The newest age of Social Media and mobile phones have only exacerbated the problem. All of these media must be measured independently, but also holistically, and making sense of it all is a mess. Worst of all, it seems to change every year. If you received a Bachelor’s in Marketing in 2005, you might as well toss that bad boy in the garbage because it is nearly worthless, (on second thought, you need something to show for that student loan debt so don’t throw it out just yet).
We at Utah Digital Services (UDS) have decided that is officially indisputable: Director of Marketing (DOM) is the toughest job on Earth.

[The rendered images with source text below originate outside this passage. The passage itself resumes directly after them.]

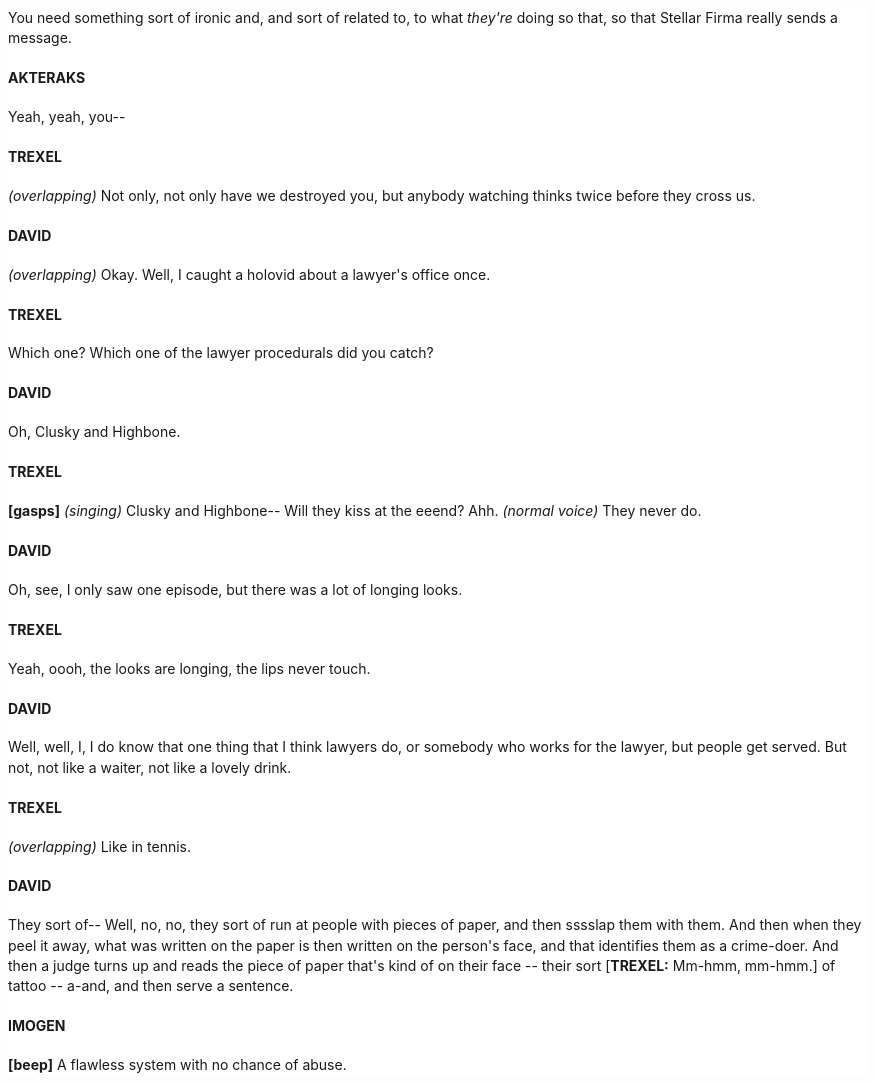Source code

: You need something sort of ironic and, and sort of related to, to what *they're* doing so that, so that Stellar Firma really sends a message.

#### AKTERAKS

Yeah, yeah, you--

#### TREXEL

_(overlapping)_ Not only, not only have we destroyed you, but anybody watching thinks twice before they cross us.

#### DAVID

_(overlapping)_ Okay. Well, I caught a holovid about a lawyer's office once.

#### TREXEL

Which one? Which one of the lawyer procedurals did you catch?

#### DAVID

Oh, Clusky and Highbone.

#### TREXEL

__[gasps]__ *(singing)* Clusky and Highbone-- Will they kiss at the eeend? Ahh. _(normal voice)_ They never do.

#### DAVID

Oh, see, I only saw one episode, but there was a lot of longing looks.

#### TREXEL

Yeah, oooh, the looks are longing, the lips never touch.

#### DAVID

Well, well, I, I do know that one thing that I think lawyers do, or somebody who works for the lawyer, but people get served. But not, not like a waiter, not like a lovely drink.

#### TREXEL

_(overlapping)_ Like in tennis.

#### DAVID

They sort of-- Well, no, no, they sort of run at people with pieces of paper, and then sssslap them with them. And then when they peel it away, what was written on the paper is then written on the person's face, and that identifies them as a crime-doer. And then a judge turns up and reads the piece of paper that's kind of on their face -- their sort [__TREXEL:__ Mm-hmm, mm-hmm.] of tattoo -- a-and, and then serve a sentence.

#### IMOGEN

__[beep]__ A flawless system with no chance of abuse.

So if you’re a DOM, where do you start? I believe there are a few key pieces that can make a huge difference for every DOM in this new age:
- Find someone, or an agency, who really understands data and analytics – In the digital age, quantifying your return-on-ad-spend (ROAS) is difficult. Hire someone with 3+ years of full-time Google Analytics or Adobe Analytics experience. They should live for this stuff, not just dabble in it. If you can’t afford the hefty price tag of hiring someone in-house, make sure the agency you choose has at least 3 of these people on staff. Ask to interview them and see if they really know what they’re doing. Better yet, ask them to do an audit of your Google Analytics setup, and your site, and ask for recommendations on what they would change. If they can’t do this, get rid of them.
- Start with your website – Are you proud to send clients to your company site, or do you avoid the topic at all costs? Is your site mobile-responsive? If the site needs work, make it a priority. Think of your website like a second storefront for your business. If it isn’t up to snuff, put that on the list. A bad site can make all your other advertising weaker. 81% of shoppers will research products online before making a purchase online or offline (Adweek2014). What will they see if they research your site?
- Get your Paid Search humming – 61% of people will use a search engine in their purchasing journey (AdWeek2014). If you’re not maximizing your return on Google first, spend there. Paid Search gives you the ability to target the right customer and only pay when click happens. Don’t be afraid to outsource PPC either. I recommend finding an agency that is capable of effectively running each part of your digital campaign instead of using multiple agencies. It keeps your campaign cohesive. This takes time to find the right agency, but it is worth it in the long run.
- Your first stop with Display Advertising is always Retargeting – You’ve spent a lot of time and money to drive people to your site; why would you not want to keep them coming back? Retargeting allows you to ‘continue the conversation’ with a potential buyer long after they have left the site. It is worth every penny!!
- Now, get your Paid Social on – Facebook is certainly the best place to start. They have the most dynamic targeting capabilities, the largest user base, and honestly they have the best ad placements. If your only Facebook strategy is still to post organically on your own Facebook page, you’re behind the times. Chances are that less than 10% of your followers are actually seeing the posts. It’s a pay-to-play game with Facebook these days.
These 5 practices will be a tremendous help in making that Director of Marketing job less daunting. Nailing these 5 will ensure you are able to show your boss that you know how to market in the Digital Age, and you understand how to show a ROI. Hang in there DOMs!